• _CHALLENGE_:
Translate this sentence from the text on guitar building below into Spanish: "Over the years I have gradually lowered the air resonance of my guitars."

• _EXCERPT PROVIDED_:
☆ ☆ ☆ ☆

View different models and their dimensions

 

Construction style

I build in a traditional style. To me this means using traditional materials and adopting the principle of combined lightness and strength ( as opposed to heaviness and strength!). This is because I prefer the sound obtained when following those principles. It does not mean that I only build Torres style, fan-braced guitars as you'll see if you read on.

I build instruments which are both light and strong, finding an optimum for the sound quality without compromising the longevity of the guitar. A heavily built guitar will not respond quickly enough ( I am talking about traditional spanish guitars here, not contemporary ones), and one which is too light may not have sufficient focus or weight of note, and might be prone to damage and distortion over time.

Tuning the box

Over the years I have gradually lowered the air resonance of my guitars. I like to produce guitars with a profound bass as well as a beautiful treble, consequently I tune the box quite low - F or F sharp. A G box will make a good treble and pleasing balance, but the bass, even if it is strong, will not have as much depth. As you move the body resonance below G there is a dramatic improvement in bass response. I have built guitars with a very low resonance between E and F, both in traditional style ( Hauser-ish) and using an X-braced pattern. These guitars are beautiful and would definitely please any bass nuts out there. However, if you like a bit more sparkle on the treble then you need to go a bit higher, although the X-braced pattern seems to fair better in this respect. In my opinion, F or F sharp is about ideal. If you want a bright trebly guitar and don't want too much depth in the bass then a higher air resonance is needed e.g. around G sharp. Having said that, air resonance is not the be all and end all - there are many other factors involved in producing a well-balanced guitar.

☆ ☆ ☆ ☆

• _INFORMATION SUPPLIED_:
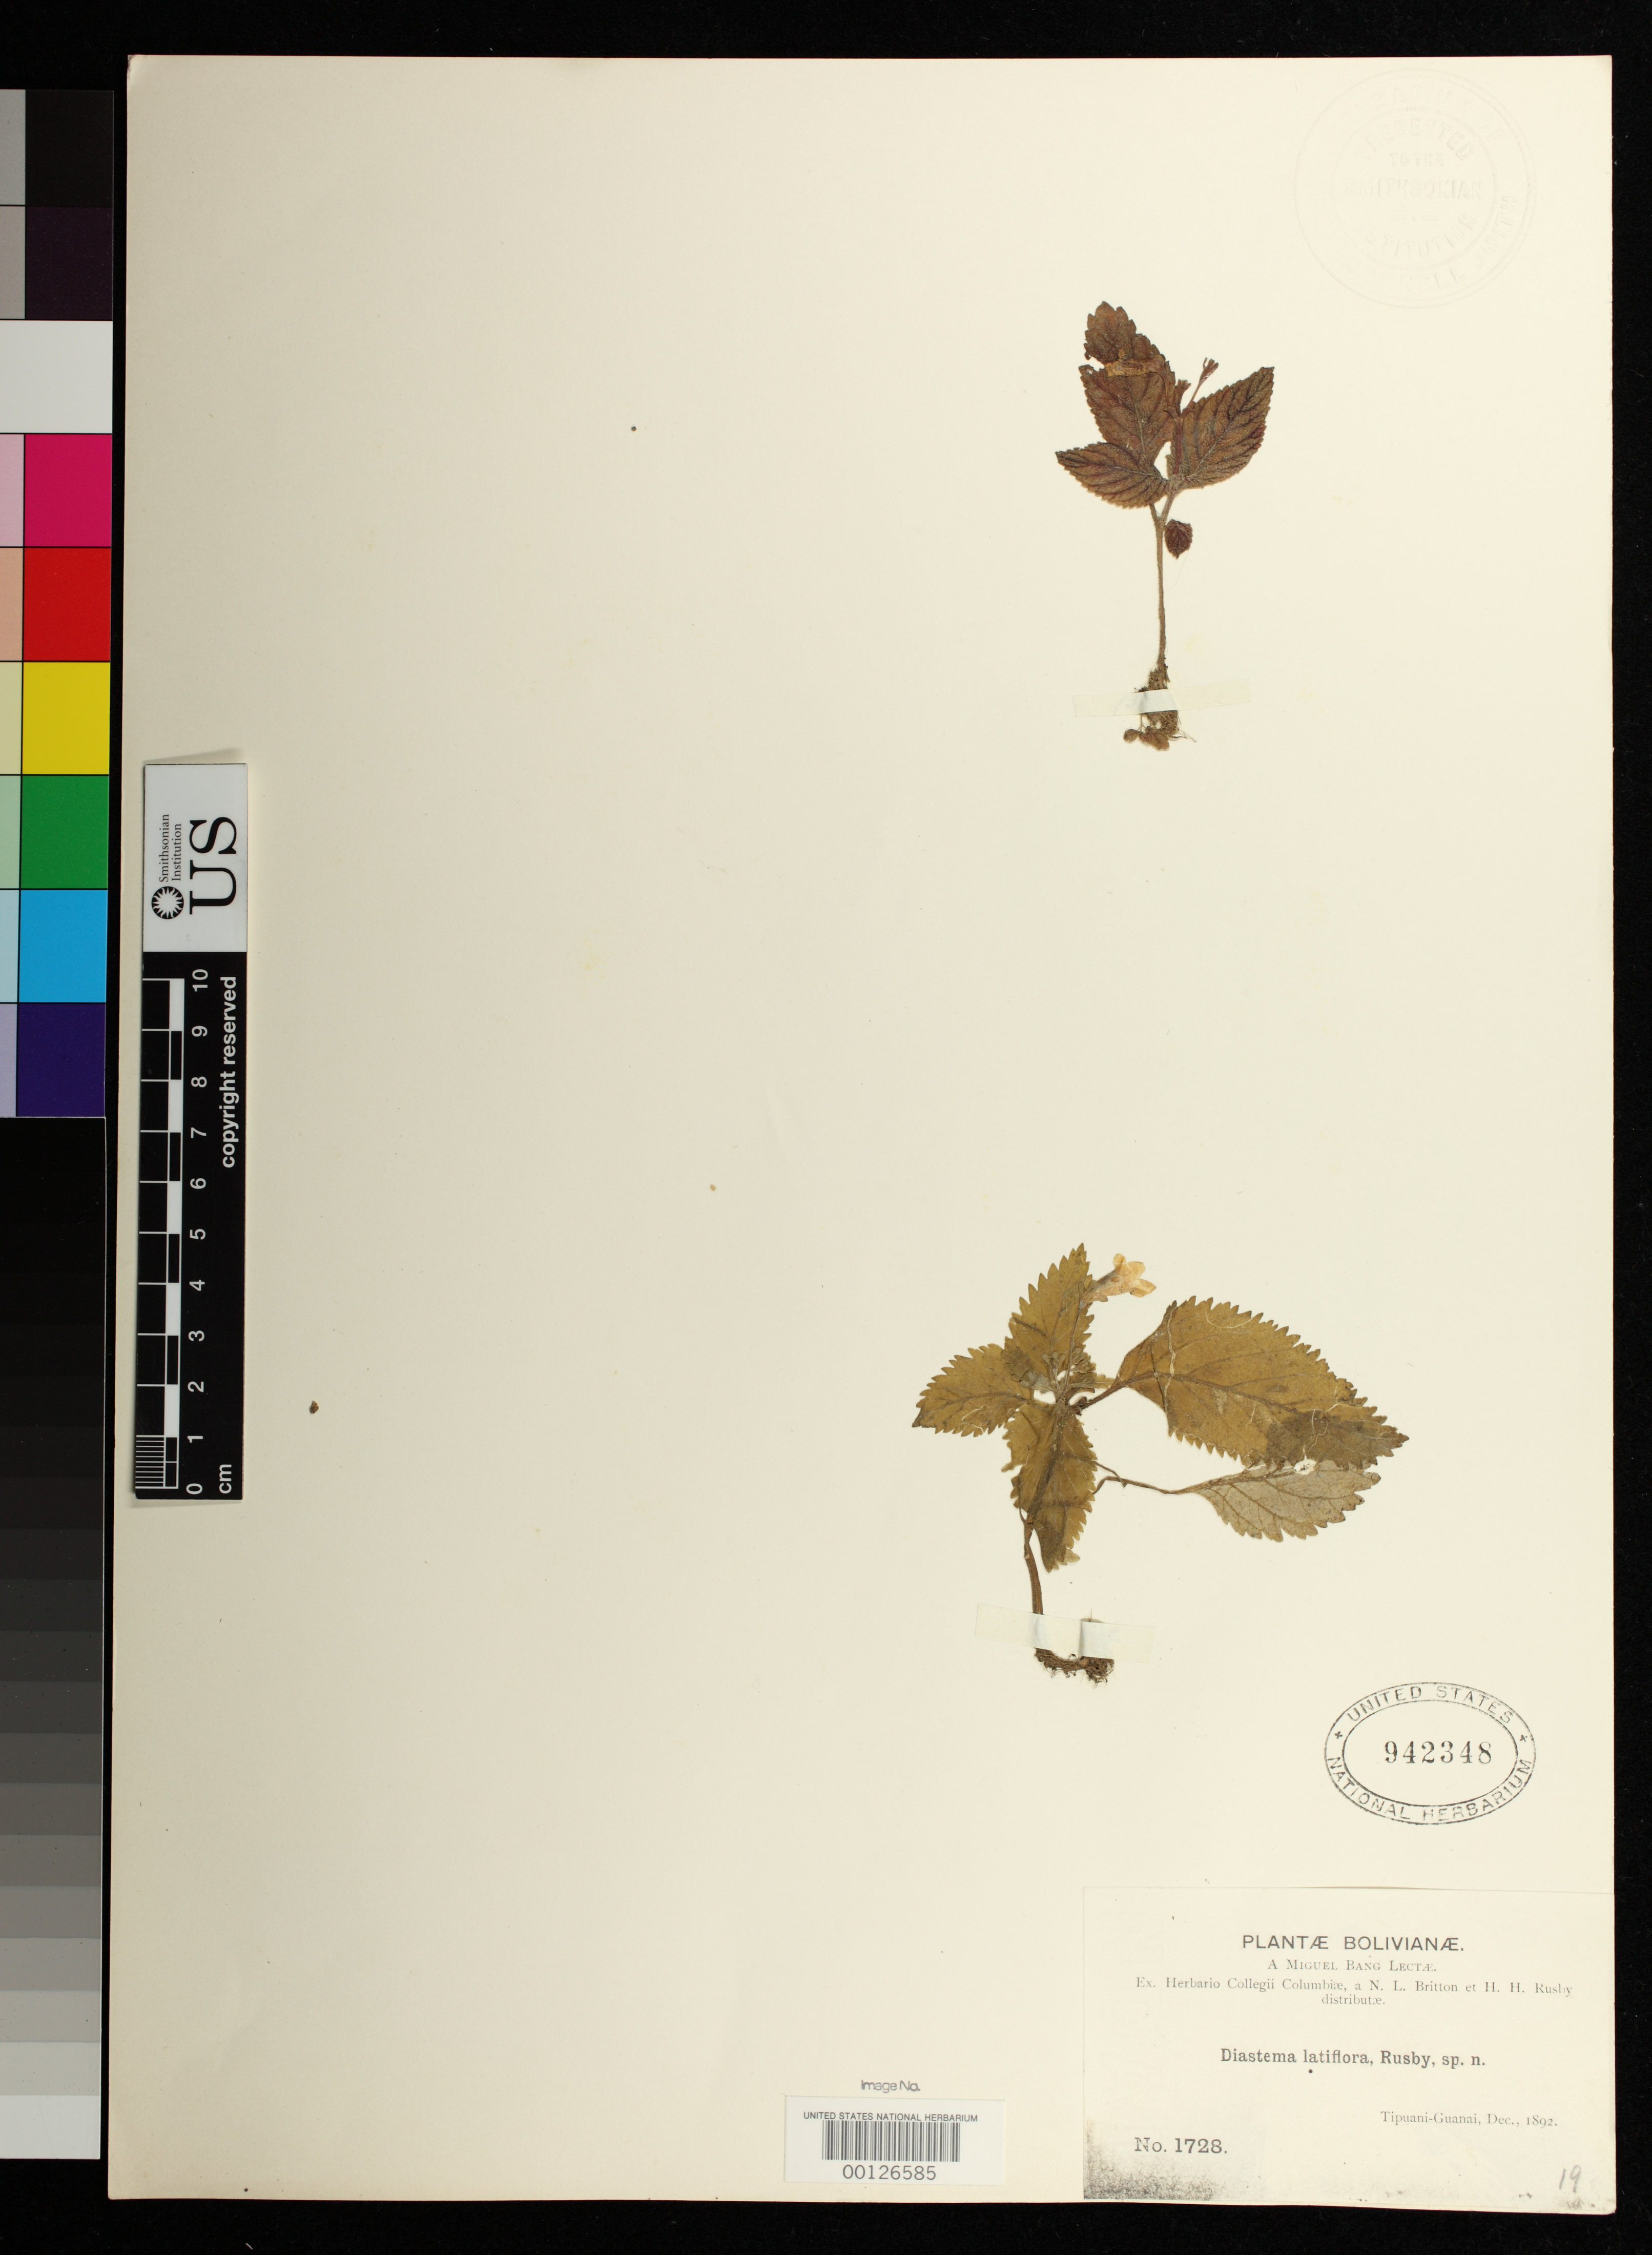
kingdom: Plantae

☆ ☆ ☆ ☆

• _EXERCISE RESPONSE_:
Con los años he ido bajando gradualmente la resonancia de aire de mis guitarras.